Miniature time capsules in the form of ancient DNA

“Excavacions a la Galería de las Estatuas, en Cueva Mayor, Atapuerca” (Excavations in the Estatuas Gallery, Main Cave, Atapuerca). Image by Javier Trueba. Madrid Scientific Films (CC BY 2.0)


Researchers working with sedimentary ancient DNA (sedaDNA) use science and technology to illuminate the past. They are locating the macrocosm in the microcosm. From just a single sediment sample, for instance, they can now retrieve and analyse a plethora of genomes.

Ancient environmental DNA (eDNA) is a great way to assess the local presence of animals,  plants,  fungi,  and microbiota through time.  Most DNA is quickly ingested by bacteria or degraded through chemical and physical processes,  but sedaDNA (a subset of ancient DNA) can survive all of this, even in the absence of visible fossils. This is because genetic material can bind to sediment and protect these molecular fragments for millennia,  especially when perennially frozen[1]. Anthropologists who study prehistoric life can now rely on genetics to help them recreate scenes of the past.

A sediment sample as small as 100 mg can contain tens of billions of DNA fragments from all forms of life in a local ecosystem. Because sediments (and the ancient DNA incorporated within them) are usually deposited gradually and continuously over time, we can examine them to reconstruct past ecological communities. They can also provide local dates for when a certain taxon first appeared and disappeared, independent of the completeness of the body-fossil record. This comes in handy when scientists are trying to determine when a certain group of animals went extinct.

One exciting example of how scientists have used sedaDNA was in determining the timing of extinction of an island population of mammoths.
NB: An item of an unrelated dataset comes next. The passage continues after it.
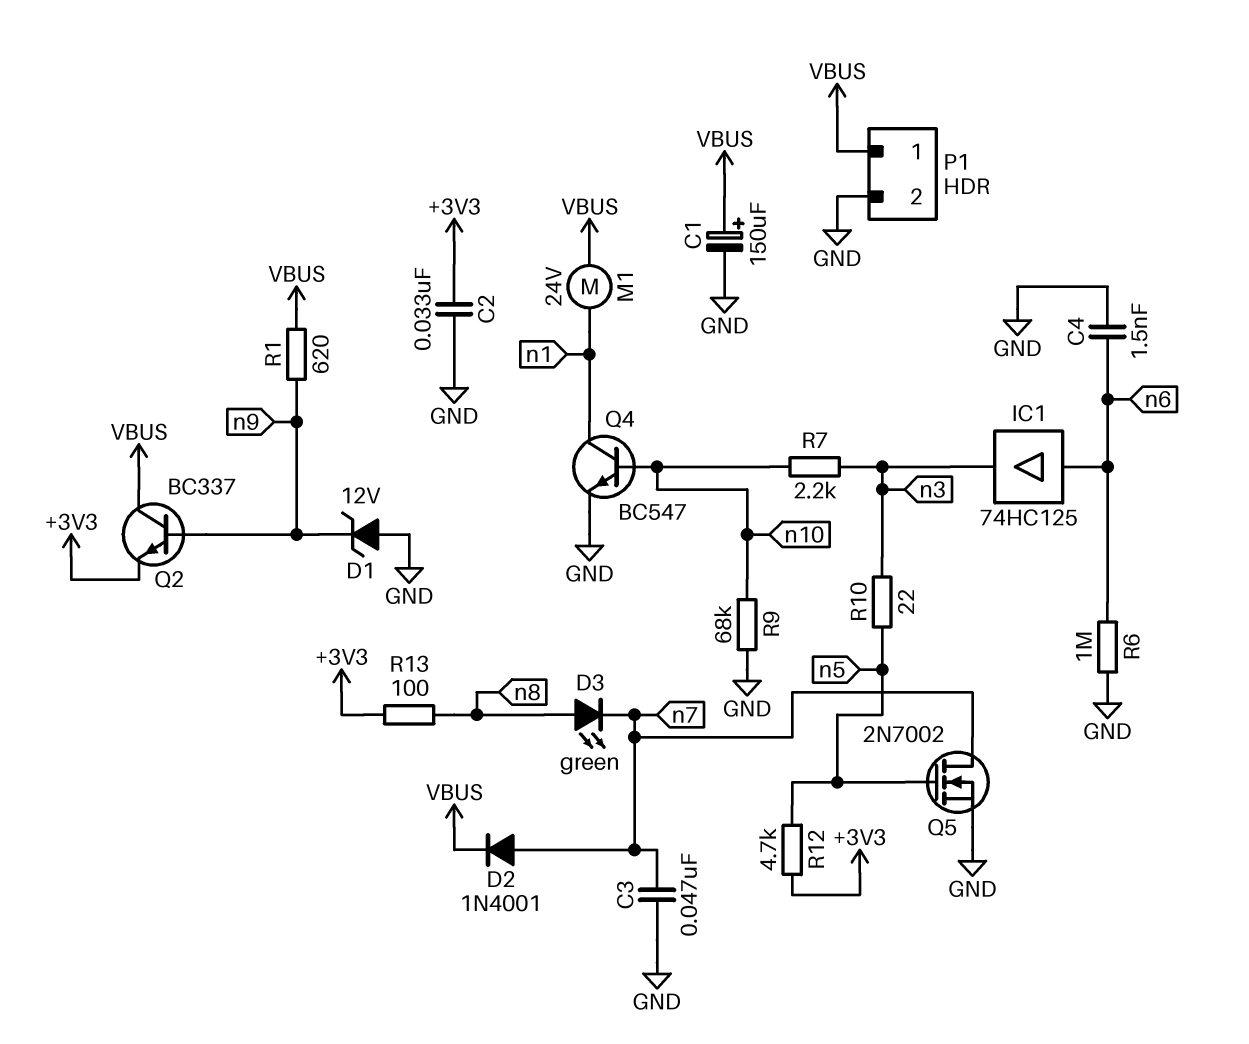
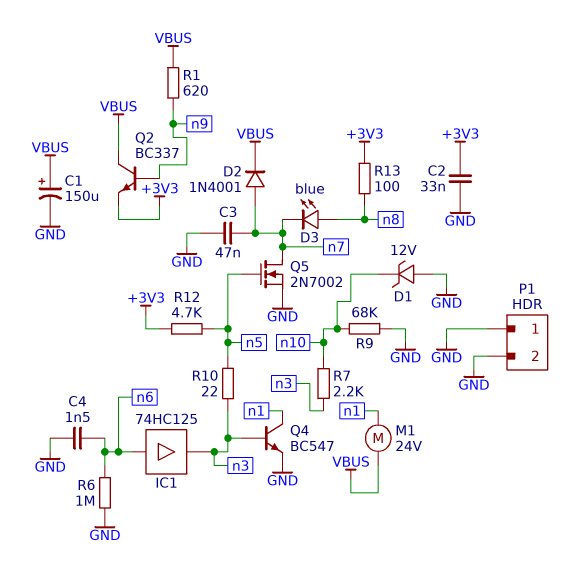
D1: zener 12V (A GND, K n9) -> zener 12V (A GND, K n10)
D3: LED green (A n8, K n7) -> LED blue (A n8, K n7)
P1 pin 1: VBUS -> GND
Q4: NPN BC547 (B n10, C n1, E GND) -> NPN BC547 (B n3, C n1, E GND)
St. Paul island, off the coast of Alaska, is a small island that was once part of the Bering Land Bridge (what humans used to cross over from Siberia into the Americas around 13,000 years ago). It became famous for its late-surviving population of woolly mammoth. Using sedaDNA, researchers dated the extinction at about 5600  years ago.  They found that the principal cause of extinction was a  lack of freshwater, the result of sea-level rise and an increasingly arid climate. This study reinforces 21st-century concerns about the vulnerability of island populations and the consequences of future warming events[2].

With sedaDNA, we can also detect population-level changes by tracking the arrival or disappearance of alleles and lineages in a region, which was recently shown for Neanderthals from a cave in Spain.[3] Estatuas Cave in northern  Spain was the scene of exuberant activity 105,000 years ago. Artefacts show its Neanderthal inhabitants made stone tools, butchered red deer, and may have made fires.  They also shed their DNA onto the cave floor. Dirt from Estatuas Cave yielded the first nuclear DNA from an ancient human derived from sediments.

Although earlier technology could recover mitochondrial DNA (mtDNA) from cave floors,  nuclear  DNA—which divulges much more detailed information about an individual—could previously be extracted only from bones and teeth. Now, nuclear DNA can be obtained from dirt. Analysis of nuclear  DNA  from  Estatuas  Cave revealed the genetic identity and gender of ancient occupants and showed that a  group of  Neanderthals replaced another about  100,000  years ago.

These achievements merely hint at the potential of sedaDNA analysis when using environmental genomics alongside data derived from body fossils.